● PROVIDED MATERIAL
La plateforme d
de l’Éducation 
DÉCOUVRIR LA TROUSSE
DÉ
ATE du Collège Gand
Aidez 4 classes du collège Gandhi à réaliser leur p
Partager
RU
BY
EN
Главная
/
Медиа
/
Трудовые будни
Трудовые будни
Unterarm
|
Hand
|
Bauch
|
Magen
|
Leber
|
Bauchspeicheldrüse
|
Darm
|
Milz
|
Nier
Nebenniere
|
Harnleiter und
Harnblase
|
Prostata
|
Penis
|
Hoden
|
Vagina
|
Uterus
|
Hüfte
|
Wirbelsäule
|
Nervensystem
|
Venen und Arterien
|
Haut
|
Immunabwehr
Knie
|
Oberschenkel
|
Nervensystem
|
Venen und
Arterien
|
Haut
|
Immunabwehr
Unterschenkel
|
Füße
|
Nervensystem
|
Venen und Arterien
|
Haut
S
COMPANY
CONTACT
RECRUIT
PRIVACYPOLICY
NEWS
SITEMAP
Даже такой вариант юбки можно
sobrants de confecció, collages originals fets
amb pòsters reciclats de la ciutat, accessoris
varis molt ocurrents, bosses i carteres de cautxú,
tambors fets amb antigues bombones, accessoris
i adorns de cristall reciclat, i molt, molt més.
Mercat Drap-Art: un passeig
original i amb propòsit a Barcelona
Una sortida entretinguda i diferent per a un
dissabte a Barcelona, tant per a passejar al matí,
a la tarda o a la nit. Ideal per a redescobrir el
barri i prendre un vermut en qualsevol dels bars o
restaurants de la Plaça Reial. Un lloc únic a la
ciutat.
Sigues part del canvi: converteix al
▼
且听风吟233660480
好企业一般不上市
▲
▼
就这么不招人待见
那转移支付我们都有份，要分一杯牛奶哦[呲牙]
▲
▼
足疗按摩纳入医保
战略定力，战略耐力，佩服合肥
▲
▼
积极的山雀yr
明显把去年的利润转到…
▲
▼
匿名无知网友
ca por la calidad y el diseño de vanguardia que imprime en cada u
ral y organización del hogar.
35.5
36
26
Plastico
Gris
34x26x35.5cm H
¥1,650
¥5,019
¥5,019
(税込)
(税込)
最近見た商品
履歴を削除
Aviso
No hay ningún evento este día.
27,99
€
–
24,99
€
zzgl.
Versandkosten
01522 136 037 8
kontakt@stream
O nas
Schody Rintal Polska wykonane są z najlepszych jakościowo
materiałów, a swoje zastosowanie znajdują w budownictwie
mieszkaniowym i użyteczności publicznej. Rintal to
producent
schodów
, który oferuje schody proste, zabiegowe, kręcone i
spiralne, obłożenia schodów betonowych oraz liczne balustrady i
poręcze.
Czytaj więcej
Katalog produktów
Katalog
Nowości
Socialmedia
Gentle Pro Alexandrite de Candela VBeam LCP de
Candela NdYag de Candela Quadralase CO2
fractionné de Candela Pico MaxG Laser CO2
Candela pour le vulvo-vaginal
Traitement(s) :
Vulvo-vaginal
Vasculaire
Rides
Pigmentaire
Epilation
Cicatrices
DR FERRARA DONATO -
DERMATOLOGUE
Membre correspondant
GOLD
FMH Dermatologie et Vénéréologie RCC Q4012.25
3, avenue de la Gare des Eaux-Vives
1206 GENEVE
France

● WHAT IS EXPECTED
Return the data from the top line through the bottom line exactly.

● RESPONSE AREA
La plateforme d
de l’Éducation 
DÉCOUVRIR LA TROUSSE
DÉ
ATE du Collège Gand
Aidez 4 classes du collège Gandhi à réaliser leur p
Partager
RU
BY
EN
Главная
/
Медиа
/
Трудовые будни
Трудовые будни
Unterarm
|
Hand
|
Bauch
|
Magen
|
Leber
|
Bauchspeicheldrüse
|
Darm
|
Milz
|
Nier
Nebenniere
|
Harnleiter und
Harnblase
|
Prostata
|
Penis
|
Hoden
|
Vagina
|
Uterus
|
Hüfte
|
Wirbelsäule
|
Nervensystem
|
Venen und Arterien
|
Haut
|
Immunabwehr
Knie
|
Oberschenkel
|
Nervensystem
|
Venen und
Arterien
|
Haut
|
Immunabwehr
Unterschenkel
|
Füße
|
Nervensystem
|
Venen und Arterien
|
Haut
S
COMPANY
CONTACT
RECRUIT
PRIVACYPOLICY
NEWS
SITEMAP
Даже такой вариант юбки можно
sobrants de confecció, collages originals fets
amb pòsters reciclats de la ciutat, accessoris
varis molt ocurrents, bosses i carteres de cautxú,
tambors fets amb antigues bombones, accessoris
i adorns de cristall reciclat, i molt, molt més.
Mercat Drap-Art: un passeig
original i amb propòsit a Barcelona
Una sortida entretinguda i diferent per a un
dissabte a Barcelona, tant per a passejar al matí,
a la tarda o a la nit. Ideal per a redescobrir el
barri i prendre un vermut en qualsevol dels bars o
restaurants de la Plaça Reial. Un lloc únic a la
ciutat.
Sigues part del canvi: converteix al
▼
且听风吟233660480
好企业一般不上市
▲
▼
就这么不招人待见
那转移支付我们都有份，要分一杯牛奶哦[呲牙]
▲
▼
足疗按摩纳入医保
战略定力，战略耐力，佩服合肥
▲
▼
积极的山雀yr
明显把去年的利润转到…
▲
▼
匿名无知网友
ca por la calidad y el diseño de vanguardia que imprime en cada u
ral y organización del hogar.
35.5
36
26
Plastico
Gris
34x26x35.5cm H
¥1,650
¥5,019
¥5,019
(税込)
(税込)
最近見た商品
履歴を削除
Aviso
No hay ningún evento este día.
27,99
€
–
24,99
€
zzgl.
Versandkosten
01522 136 037 8
kontakt@stream
O nas
Schody Rintal Polska wykonane są z najlepszych jakościowo
materiałów, a swoje zastosowanie znajdują w budownictwie
mieszkaniowym i użyteczności publicznej. Rintal to
producent
schodów
, który oferuje schody proste, zabiegowe, kręcone i
spiralne, obłożenia schodów betonowych oraz liczne balustrady i
poręcze.
Czytaj więcej
Katalog produktów
Katalog
Nowości
Socialmedia
Gentle Pro Alexandrite de Candela VBeam LCP de
Candela NdYag de Candela Quadralase CO2
fractionné de Candela Pico MaxG Laser CO2
Candela pour le vulvo-vaginal
Traitement(s) :
Vulvo-vaginal
Vasculaire
Rides
Pigmentaire
Epilation
Cicatrices
DR FERRARA DONATO -
DERMATOLOGUE
Membre correspondant
GOLD
FMH Dermatologie et Vénéréologie RCC Q4012.25
3, avenue de la Gare des Eaux-Vives
1206 GENEVE
France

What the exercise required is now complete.